There is a lot happening in the world these days. It can truly be said that we live in interesting times. No wonder some are seeing the very end of the world . But one quotidian aspect of the nature of the times -- revolutions raging, conflicts exploding, bombs going off in every direction -- is that the global media organs whose fare we all consume avidly call into their studios, or unto their pages or websites, certain persons known as Experts in International Relations. For those so designated it is boom time.
It is clear that the idea behind what global media outfits are doing is an excellent one. With so much happening, it is useful to have the insights of those who know more than the rest of us to illuminate the issues, draw our attention to significant dimensions of ongoing events that we might otherwise miss, and, above all, tell us where all this is going. The role of mass-communicated expertise in helping to create informed public opinion is a crucial one, and one that still has tremendous potential in developing countries.
There is only one problem with the practice of calling in the experts to educate the rest of us: very few of these Experts in International Relations have anything useful to say. The ones who write columns for global newspapers like the Financial Times and the International Herald Tribune and so on, like to give you grand analysis of something called 'geopolitics'. And with pompous solemnity they like to say as often as they can that 'the tectonic plates of geopolitics are shifting', These plates seem to shift so much it is a miracle that we still have land to stand on!
The ones that get invited to television studios come from a dizzying variety of schools or centers that always seem to have the word 'strategic' in their names. I had no idea so many centers of 'strategic studies' existed in different corners of the world. I wonder who is funding all these centers and schools.
In my experience, the insightful Experts in International Relations tend to have either of two characteristics.
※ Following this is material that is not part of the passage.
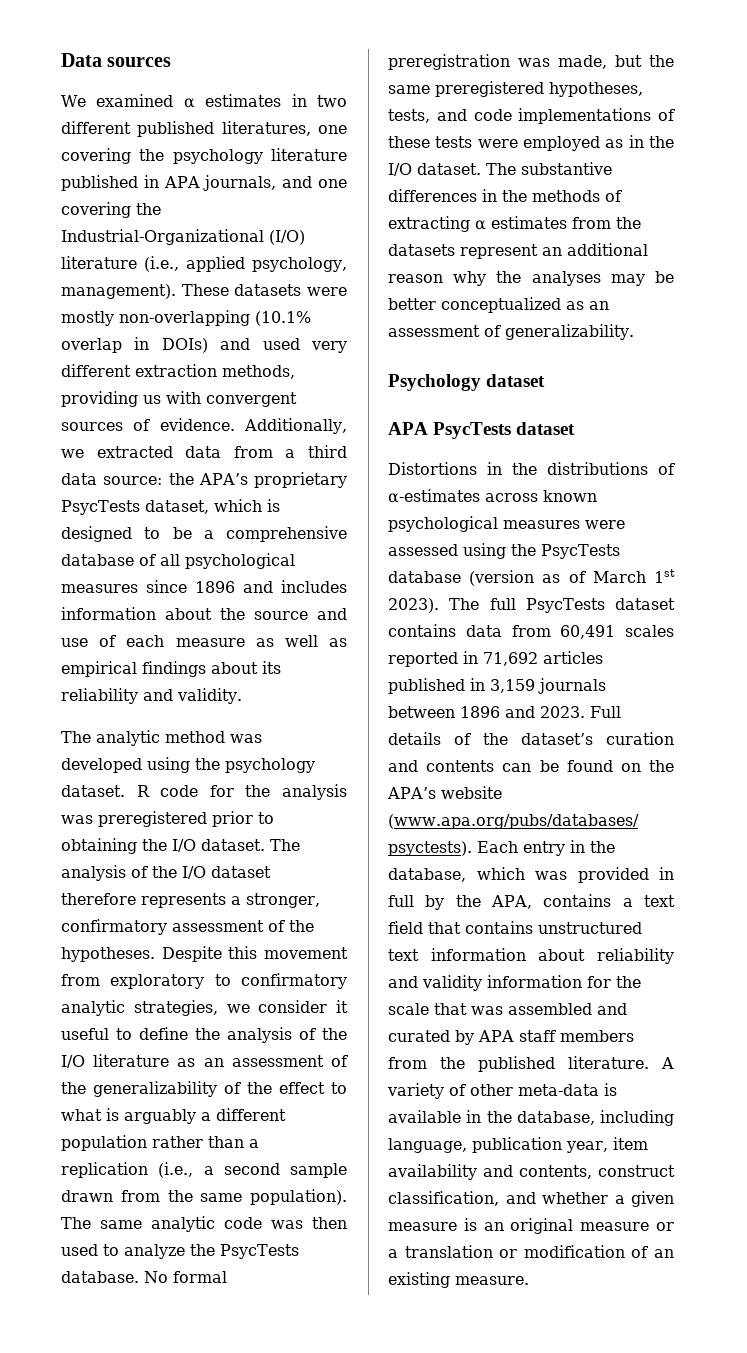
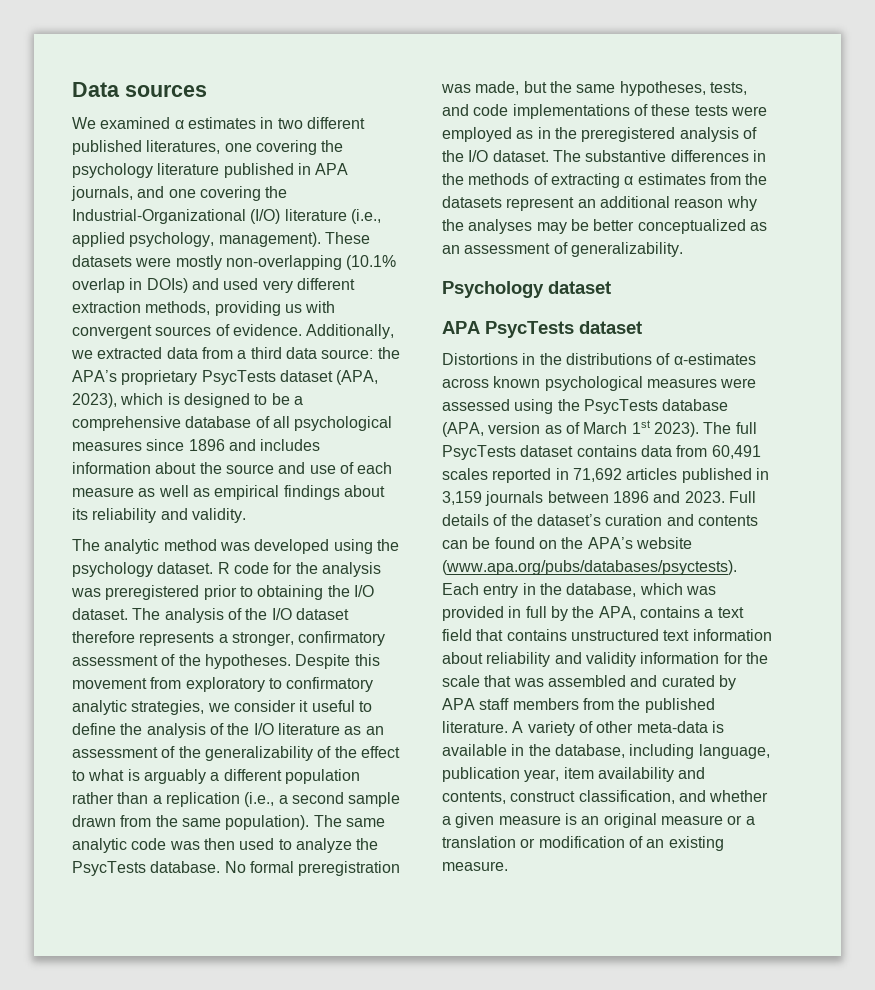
[144,500,209,514] dataset, -> [279,370,379,385] [72,393,117,408] dataset (APA, 2023),
[435,81,544,97] preregistered -> (616, 88) none
(674, 142) none -> [581,127,757,142] [442,150,464,162] preregistered analysis of the
[469,570,535,586] (version -> [442,422,541,437] (APA, version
Some have been top level diplomats and have often worked in the region or country being discussed; above all, they often know the personalities involved in the newsworthy crisis. Others know history, particularly the country specialists. A professor who has spent a lifetime studying Syria, for instance, is bound to be interesting when the subject is the crisis in Syria.
But I suspect that there aren't too many people in these two categories; yet 24 hours global news media have to, as they say, feed the beast. I suspect they cannot afford to be choosy when it comes to the experts they invite, given how many crises they have to cover all at once these days. And so we all have to endure the yattering and blabbering of boat-loads of 'Experts' in International Relations saying....well, nothing really.